Diário de Notícias

Ontem, com a torre à frente

- FERREIRA FERNANDES JORNALISTA

Uma torre alta de 24 andares deu-se horas, isolada e iluminada de fogo por dentro, para expor a tragédia. E nós tivemos tempo de a entranhar, desde as chamas noturnas à fachada calcinada pelo dia dentro. Já andamos todos a lidar, há demasiados anos, com a agonia e a morte. Homens ajoelhados à espera da faca, meninas de olhos de corça a adivinhar o destino próximo, restos de carne depois da bomba... Ontem, demo-nos conta de uma injustiça que temos emprestado às vítimas do terrorismo. A nossa compaixão por elas sofre como que de uma concorrênc­ia do ódio, do desprezo e da raiva contra os terrorista­s.

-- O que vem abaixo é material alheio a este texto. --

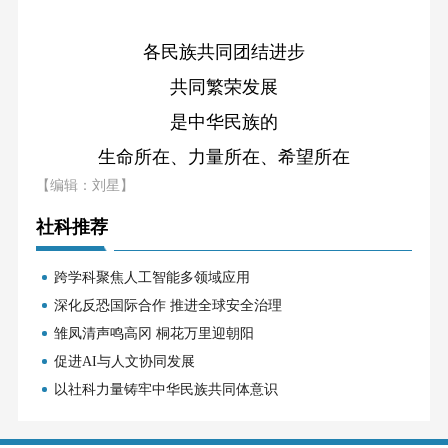
各民族共同团结进步
共同繁荣发展
是中华民族的
生命所在、力量所在、希望所在
【编辑：刘星】
社科推荐
跨学科聚焦人工智能多领域应用
深化反恐国际合作 推进全球安全治理
雏凤清声鸣高冈 桐花万里迎朝阳
促进AI与人文协同发展
以社科力量铸牢中华民族共同体意识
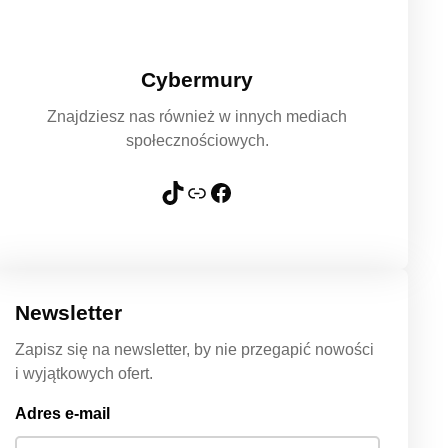
Cybermury
Znajdziesz nas również w innych mediach
społecznościowych.
TikTok
Link
Facebook
Newsletter
Zapisz się na newsletter, by nie przegapić nowości
i wyjątkowych ofert.
Adres e-mail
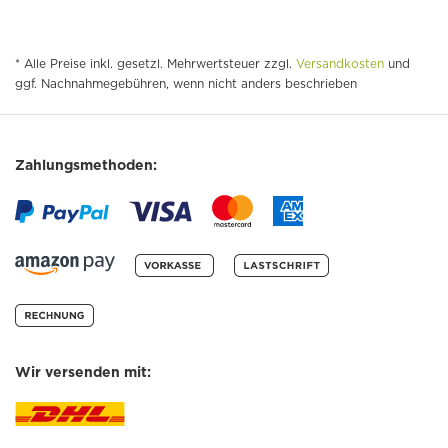
* Alle Preise inkl. gesetzl. Mehrwertsteuer zzgl.
Versandkosten
und
ggf. Nachnahmegebühren, wenn nicht anders beschrieben
Zahlungsmethoden:
Wir versenden mit:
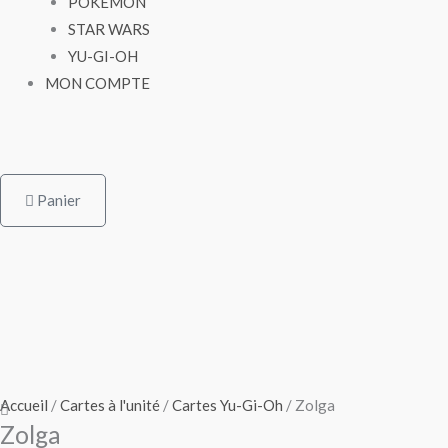
POKÉMON
STAR WARS
YU-GI-OH
MON COMPTE
Panier
Accueil
/
Cartes à l'unité
/
Cartes Yu-Gi-Oh
/ Zolga
Zolga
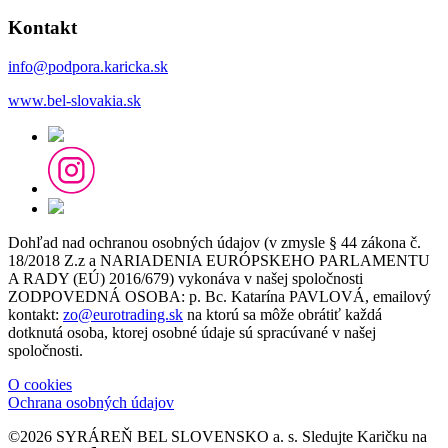
Kontakt
info@podpora.karicka.sk
www.bel-slovakia.sk
Dohľad nad ochranou osobných údajov (v zmysle § 44 zákona č.
18/2018 Z.z a NARIADENIA EURÓPSKEHO PARLAMENTU
A RADY (EÚ) 2016/679) vykonáva v našej spoločnosti
ZODPOVEDNÁ OSOBA: p. Bc. Katarína PAVLOVÁ, emailový
kontakt:
zo@eurotrading.sk
na ktorú sa môže obrátiť každá
dotknutá osoba, ktorej osobné údaje sú spracúvané v našej
spoločnosti.
O cookies
Ochrana osobných údajov
©2026 SYRÁREŇ BEL SLOVENSKO a. s.
Sledujte Karičku na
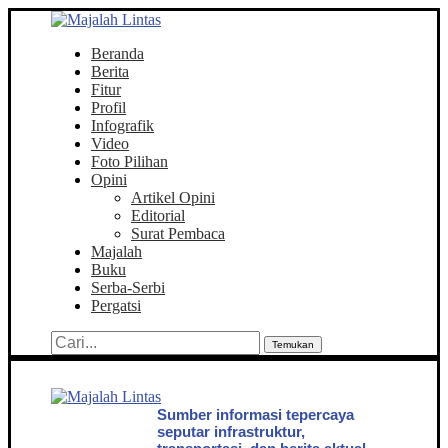
Beranda
Berita
Fitur
Profil
Infografik
Video
Foto Pilihan
Opini
Artikel Opini
Editorial
Surat Pembaca
Majalah
Buku
Serba-Serbi
Pergatsi
Temukan
Sumber informasi tepercaya
seputar infrastruktur,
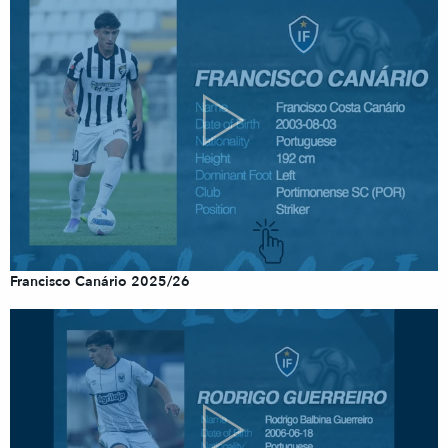
Francisco Canário 2025/26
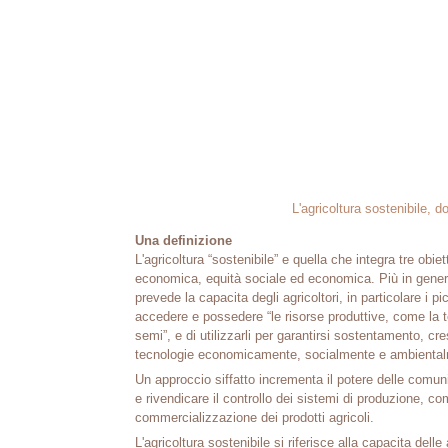
L'agricoltura sostenibile, 
Una definizione
L'agricoltura “sostenibile” e quella che integra tre obiett
economica, equità sociale ed economica. Più in generale
prevede la capacita degli agricoltori, in particolare i pic
accedere e possedere “le risorse produttive, come la ter
semi”, e di utilizzarli per garantirsi sostentamento, cr
tecnologie economicamente, socialmente e ambiental
Un approccio siffatto incrementa il potere delle comuni
e rivendicare il controllo dei sistemi di produzione, c
commercializzazione dei prodotti agricoli.
L'agricoltura sostenibile si riferisce alla capacita dell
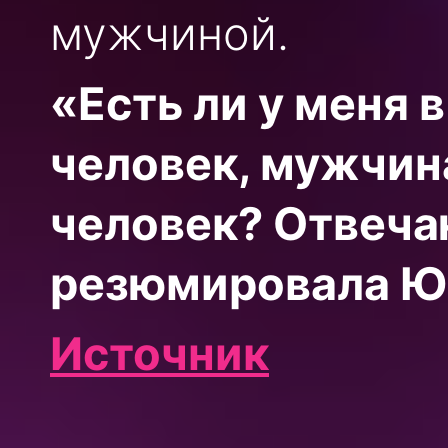
мужчиной.
«Есть ли у меня
человек, мужчин
человек? Отвечаю
резюмировала Ю
Источник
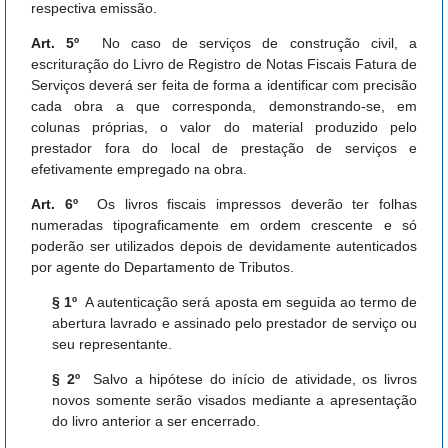
respectiva emissão.
Art. 5º
No caso de serviços de construção civil, a
escrituração do Livro de Registro de Notas Fiscais Fatura de
Serviços deverá ser feita de forma a identificar com precisão
cada obra a que corresponda, demonstrando-se, em
colunas próprias, o valor do material produzido pelo
prestador fora do local de prestação de serviços e
efetivamente empregado na obra.
Art. 6º
Os livros fiscais impressos deverão ter folhas
numeradas tipograficamente em ordem crescente e só
poderão ser utilizados depois de devidamente autenticados
por agente do Departamento de Tributos.
§ 1º
A autenticação será aposta em seguida ao termo de
abertura lavrado e assinado pelo prestador de serviço ou
seu representante.
§ 2º
Salvo a hipótese do início de atividade, os livros
novos somente serão visados mediante a apresentação
do livro anterior a ser encerrado.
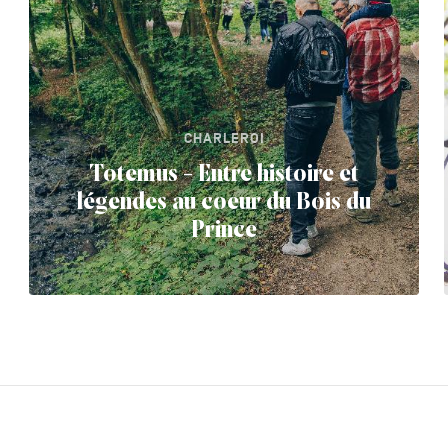
CHARLEROI
Totemus - Entre histoire et
légendes au coeur du Bois du
Prince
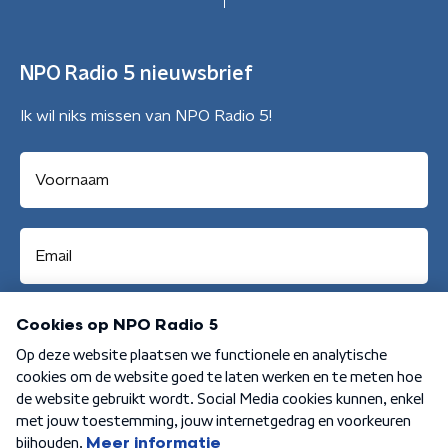
NPO Radio 5 nieuwsbrief
Ik wil niks missen van NPO Radio 5!
Aanmelden
Algemene voorwaarden
Privacybeleid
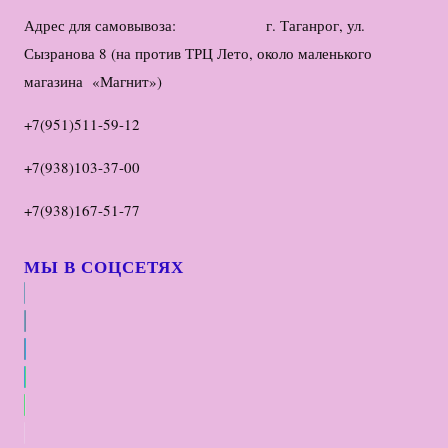
Адрес для самовывоза: г. Таганрог, ул.
Сызранова 8 (на против ТРЦ Лето, около маленького
магазина «Магнит»)
+7(951)511-59-12
+7(938)103-37-00
+7(938)167-51-77
МЫ В СОЦСЕТЯХ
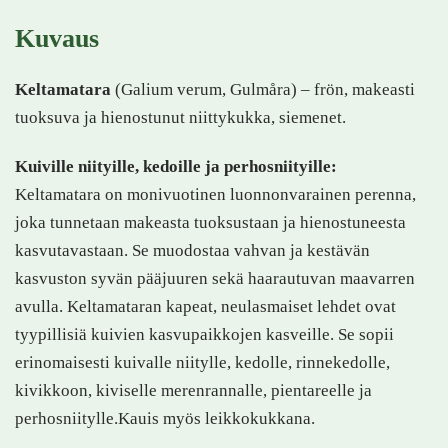
Kuvaus
Keltamatara
(Galium verum, Gulmåra) – frön, makeasti
tuoksuva ja hienostunut niittykukka, siemenet.
Kuiville niityille, kedoille ja perhosniityille:
Keltamatara on monivuotinen luonnonvarainen perenna,
joka tunnetaan makeasta tuoksustaan ja hienostuneesta
kasvutavastaan. Se muodostaa vahvan ja kestävän
kasvuston syvän pääjuuren sekä haarautuvan maavarren
avulla. Keltamataran kapeat, neulasmaiset lehdet ovat
tyypillisiä kuivien kasvupaikkojen kasveille. Se sopii
erinomaisesti kuivalle niitylle, kedolle, rinnekedolle,
kivikkoon, kiviselle merenrannalle, pientareelle ja
perhosniitylle.Kauis myös leikkokukkana.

Como se só tivéssemos uma mão para afagar, porque a outra fica guardada para a ira. E é bom que assim seja, porque o perdão militante não é justo quando a culpa dos homens é indizível. Ontem talvez tenha também havido culpas – de cupidez ou de desleixo (a torre era para gente modesta...) – mas, à luz do que sabíamos, era uma tragédia acontecida sem essa vontade de matar a que temos assistido por estes tempos. Por isso, um sentimento novo e esquisito, uma dor vinda só de onde nasce a dor, sem explicaçõe­s vindas do lugar onde elas se preparam. Impotência pura. Ontem, ouvimos um grito, esse “help!” de tantos filmes, que ontem soubemos que nunca antes tínhamos ouvido. E as duas mulheres agarradas uma à outra, acenando da janela em brasa. E os telemóveis acesos implorando ajuda. E essa imagem de um fio coleante de lençóis amarrados e pendentes por vários andares, tão símbolo da coragem de quem os fez e tão inúteis porque alguma coisa falhou. Somos tanto, somos tão frágeis.